Cuando mi hija celebra el Halloween ataviada con su traje de Princesa Leia, ¿está apropiándose de Hollywood y la cultura pop estadounidense? Cuando Mario Vargas Llosa escribe un ensayo sobre el Israel y Palestina, y su perenne conflicto, ¿está importunando con su pluma extranjera, pretendiendo camuflarse en aquellas identidades? Cuando el salsero Rubén Blades interpreta La flor de la canela (por lo que fue nominado a un Premio Grammy Latino) ¿está desvalijando las raíces criollas del Perú? Resulta ocioso reiterarlo, pero cuando acusamos de apropiación cultural al hecho de copiar o tomar rasgos, comportamientos, estéticas o ideas ajenas para fundar o reproducir modelos, diseños, hábitos o conocimientos propios, estamos encerrándonos en identidades exclusivas, en miradas impermeables que solo distinguen un tipo de horizonte, uno en donde el acto creativo se empobrece.
La mojiganga llevada al escenario de la moda y que trajo consigo, otra vez, la discusión sobre apropiación cultural, ocurrió cuando la diseñadora, Anis Samanez, con indómito ánimo quiso replicar en sus diseños los trazos y figuras que, durante siglos, ha preservado en sus atuendos y otros artefactos la comunidad Shipibo-Konibo, un pueblo de la Amazonia peruana.
Ciertamente, transmitir estos saberes, en un acto de enseñanza-aprendizaje, involucra esfuerzo, cierta logística y tiempo. Por lo que formar en el arte del bordado exige una compensación económica tan inexcusable como quien quiere aprender procesos tributarios y aduaneros de alguien que conoce y trabaja en la administración tributaria y aduanera. Claro, siempre que el Youtube no sea suficiente y lo de ser autodidacta no sea lo nuestro. Si el jefe de la comunidad quiso cobrarle a la diseñadora cinco mil dólares por compartir su sapiencia ancestral, a eso se le llama capitalismo, y en ese lenguaje, por fortuna, estamos hermanados Shipibos y citadinos. Nada de qué indignarse.
Sin embargo, las críticas frenéticas dirigidas a la señora Samanez se concentraron en su afán por querer incorporar elementos indígenas en vestidos con diseños urbanos, aprovechando la riqueza cultural de poblaciones marginadas (el adjetivo no es mío).
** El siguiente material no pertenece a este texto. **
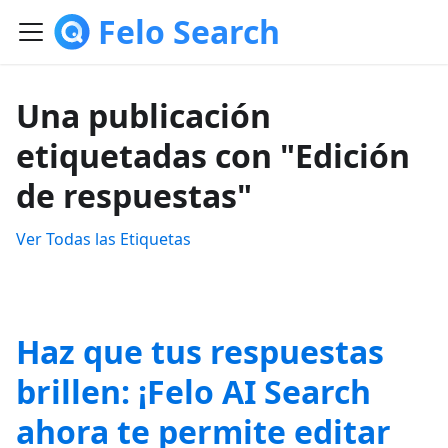
Felo Search
Una publicación
etiquetadas con "Edición
de respuestas"
Ver Todas las Etiquetas
Haz que tus respuestas
brillen: ¡Felo AI Search
ahora te permite editar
Así de pavorosa y colosal ha sido la imputación. Incluso, una antropóloga de la PUCP ha llegado a decir que «solo porque (un diseño) ‘es bonito’ no es una razón sólida (para copiarlo) y puede perpetuar las desigualdades existentes». Y claro, cuando hay apropiación se enfatiza que siempre se da entre un grupo cultural dominado y un grupo cultural dominante. El dominante despojando al dominado.
Me pregunto si, con todas sus deficiencias, que poblaciones periféricas puedan hacer uso del SIS —siendo este resultado de una política de la gestión pública moderna—, antes que apostar por sus originarias técnicas curativas con plantas y brebajes, ¿no es ejemplo de lo pueril y descomedido que pueden llegar a ser estas tipificaciones de las relaciones de poder? Y si abrimos más el mapa, cuando escuchamos a Ferran Adrià, el famoso cocinero español, decir que «en una o dos generaciones el sushi será tan español como la croqueta que, por cierto, no es española, sino francesa», ¿será que la dominante España con su “poderoso PIB anual y su envidiable tasa de desempleo” está por encima de las marginadas y dominadas Francia y Japón? Basta echar un ojo a esas cifras para caer en cuenta que el relato de la desigualdad y las culturas dominantes va por un lado, y la realidad de la riqueza del intercambio cultural en libertad va por otro.
«La cultura es una conversación», ha dicho Daniel Gascón en Letras Libres. «Se basa en la idea de que la experiencia es particular, siempre distinta y al mismo tiempo comunicable». Conversemos más, entonces, y apropiémonos de la vastedad de un menú que, felizmente, puede reunir todos los ingredientes del mundo.